▶ Arahan Singkat
Tolong salin ulang kata demi kata seluruh berita tentang vonis penyerang Novel Baswedan.

▶ Bagian Teks
Tim Advokasi Sebut Vonis Penyerang Novel Baswedan Sebagai Sandiwara Hukum

Majelis Hakim Pengadilan Negeri Jakarta Utara memvonis penyerang Novel Baswedan yaitu Rahmat Kadir Mahulette 2 tahun penjara dan Ronny Bugis 1 tahun 6 bulan.

oleh Muhammad Radityo Priyasmoro diperbarui 17 Jul 2020, 15:14 WIB
Diterbitkan 17 Jul 2020, 15:13 WIB
Novel Baswedan
Penyidik KPK Novel Baswedan usai memenuhi panggilan penyidik Komisi Kejaksaan di Jakarta, Kamis (2/7/2020). Novel Baswedan memberikan keterangan terkait aduan masyarakat terhadap penuntut kasus penyerangan air keras pada 2017. (Liputan6.com/Johan Tallo)

Liputan6.com, Jakarta - Perwakilan Tim Advokasi Novel Baswedan, Kurnia Ramadhana kecewa dengan vonis terhadap penyerang kliennya. Dia menilai, dengan vonis tersebut, sandiwara hukum terhadap Novel Baswedan telah sempurna.

Majelis Hakim Pengadilan Negeri Jakarta Utara memvonis penyerang Novel Baswedan yaitu Rahmat Kadir Mahulette 2 tahun penjara dan Ronny Bugis 1 tahun 6 bulan.

"Nyaris tidak ada putusan yang dijatuhkan terlalu jauh dari tuntutan, kalaupun lebih tinggi daripada tuntutan, misalnya tidak mungkin hakim berani menjatuhkan pidana 5 tahun penjara untuk terdakwa yang dituntut 1 tahun penjara," kata Kurnia dalam keterangan tertulisnya, Jumat (17/7/2020).

Kurnia menilai, vonis itu ditujukan agar terdakwa penyerang Novel Baswedan tidak dipecat dari Kepolisian dan menjadi whistle blower/justice collaborator.

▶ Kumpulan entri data
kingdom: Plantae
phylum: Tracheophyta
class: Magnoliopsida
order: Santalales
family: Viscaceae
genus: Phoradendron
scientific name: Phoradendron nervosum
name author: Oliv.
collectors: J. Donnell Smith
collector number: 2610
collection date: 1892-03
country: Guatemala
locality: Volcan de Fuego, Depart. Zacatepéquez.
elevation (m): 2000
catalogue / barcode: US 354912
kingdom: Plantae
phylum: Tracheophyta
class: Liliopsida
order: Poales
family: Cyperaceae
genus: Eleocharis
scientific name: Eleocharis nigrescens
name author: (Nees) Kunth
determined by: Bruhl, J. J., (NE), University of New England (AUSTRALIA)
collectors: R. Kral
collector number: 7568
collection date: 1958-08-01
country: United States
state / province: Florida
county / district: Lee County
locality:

▶ Jawaban Soal Ini
Tim Advokasi Sebut Vonis Penyerang Novel Baswedan Sebagai Sandiwara Hukum

Majelis Hakim Pengadilan Negeri Jakarta Utara memvonis penyerang Novel Baswedan yaitu Rahmat Kadir Mahulette 2 tahun penjara dan Ronny Bugis 1 tahun 6 bulan.

oleh Muhammad Radityo Priyasmoro diperbarui 17 Jul 2020, 15:14 WIB
Diterbitkan 17 Jul 2020, 15:13 WIB
Novel Baswedan
Penyidik KPK Novel Baswedan usai memenuhi panggilan penyidik Komisi Kejaksaan di Jakarta, Kamis (2/7/2020). Novel Baswedan memberikan keterangan terkait aduan masyarakat terhadap penuntut kasus penyerangan air keras pada 2017. (Liputan6.com/Johan Tallo)

Liputan6.com, Jakarta - Perwakilan Tim Advokasi Novel Baswedan, Kurnia Ramadhana kecewa dengan vonis terhadap penyerang kliennya. Dia menilai, dengan vonis tersebut, sandiwara hukum terhadap Novel Baswedan telah sempurna.

Majelis Hakim Pengadilan Negeri Jakarta Utara memvonis penyerang Novel Baswedan yaitu Rahmat Kadir Mahulette 2 tahun penjara dan Ronny Bugis 1 tahun 6 bulan.

"Nyaris tidak ada putusan yang dijatuhkan terlalu jauh dari tuntutan, kalaupun lebih tinggi daripada tuntutan, misalnya tidak mungkin hakim berani menjatuhkan pidana 5 tahun penjara untuk terdakwa yang dituntut 1 tahun penjara," kata Kurnia dalam keterangan tertulisnya, Jumat (17/7/2020).

Kurnia menilai, vonis itu ditujukan agar terdakwa penyerang Novel Baswedan tidak dipecat dari Kepolisian dan menjadi whistle blower/justice collaborator.